* _THE TASK_
Needed from the data below: every line from the one with "Cookie-erklæring" up to and including the one with "https://www.y", repeated exactly and with nothing else.

※

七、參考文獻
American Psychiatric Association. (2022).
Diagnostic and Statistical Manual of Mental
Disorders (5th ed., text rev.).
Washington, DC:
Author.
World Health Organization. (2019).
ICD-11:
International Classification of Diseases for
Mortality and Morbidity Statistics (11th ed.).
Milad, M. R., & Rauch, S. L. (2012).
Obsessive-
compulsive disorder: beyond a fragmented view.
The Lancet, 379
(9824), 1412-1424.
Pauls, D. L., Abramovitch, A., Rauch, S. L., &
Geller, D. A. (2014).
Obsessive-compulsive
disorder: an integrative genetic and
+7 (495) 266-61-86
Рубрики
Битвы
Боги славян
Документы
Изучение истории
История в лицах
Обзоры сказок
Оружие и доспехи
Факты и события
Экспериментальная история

※

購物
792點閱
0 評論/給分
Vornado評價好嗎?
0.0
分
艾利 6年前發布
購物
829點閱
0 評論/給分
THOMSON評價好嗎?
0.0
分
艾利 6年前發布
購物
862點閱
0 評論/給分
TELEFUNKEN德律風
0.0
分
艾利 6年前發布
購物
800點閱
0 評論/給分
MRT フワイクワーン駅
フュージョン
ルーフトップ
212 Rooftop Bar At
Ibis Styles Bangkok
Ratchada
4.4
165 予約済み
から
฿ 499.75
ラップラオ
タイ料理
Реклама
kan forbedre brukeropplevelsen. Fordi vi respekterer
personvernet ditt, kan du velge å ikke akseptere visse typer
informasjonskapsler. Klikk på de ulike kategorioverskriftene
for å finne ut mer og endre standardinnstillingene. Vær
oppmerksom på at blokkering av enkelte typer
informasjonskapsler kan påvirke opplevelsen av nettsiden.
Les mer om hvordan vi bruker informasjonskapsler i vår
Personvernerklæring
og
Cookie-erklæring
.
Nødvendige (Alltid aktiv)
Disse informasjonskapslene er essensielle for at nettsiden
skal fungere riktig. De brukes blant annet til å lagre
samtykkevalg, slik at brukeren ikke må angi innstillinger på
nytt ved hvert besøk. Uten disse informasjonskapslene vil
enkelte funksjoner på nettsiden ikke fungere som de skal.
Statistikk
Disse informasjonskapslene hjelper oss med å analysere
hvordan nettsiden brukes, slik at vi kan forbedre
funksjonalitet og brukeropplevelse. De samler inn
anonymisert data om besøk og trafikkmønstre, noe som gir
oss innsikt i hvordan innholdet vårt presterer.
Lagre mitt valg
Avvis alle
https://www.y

※

* _YOUR SOLUTION_
Cookie-erklæring
.
Nødvendige (Alltid aktiv)
Disse informasjonskapslene er essensielle for at nettsiden
skal fungere riktig. De brukes blant annet til å lagre
samtykkevalg, slik at brukeren ikke må angi innstillinger på
nytt ved hvert besøk. Uten disse informasjonskapslene vil
enkelte funksjoner på nettsiden ikke fungere som de skal.
Statistikk
Disse informasjonskapslene hjelper oss med å analysere
hvordan nettsiden brukes, slik at vi kan forbedre
funksjonalitet og brukeropplevelse. De samler inn
anonymisert data om besøk og trafikkmønstre, noe som gir
oss innsikt i hvordan innholdet vårt presterer.
Lagre mitt valg
Avvis alle
https://www.y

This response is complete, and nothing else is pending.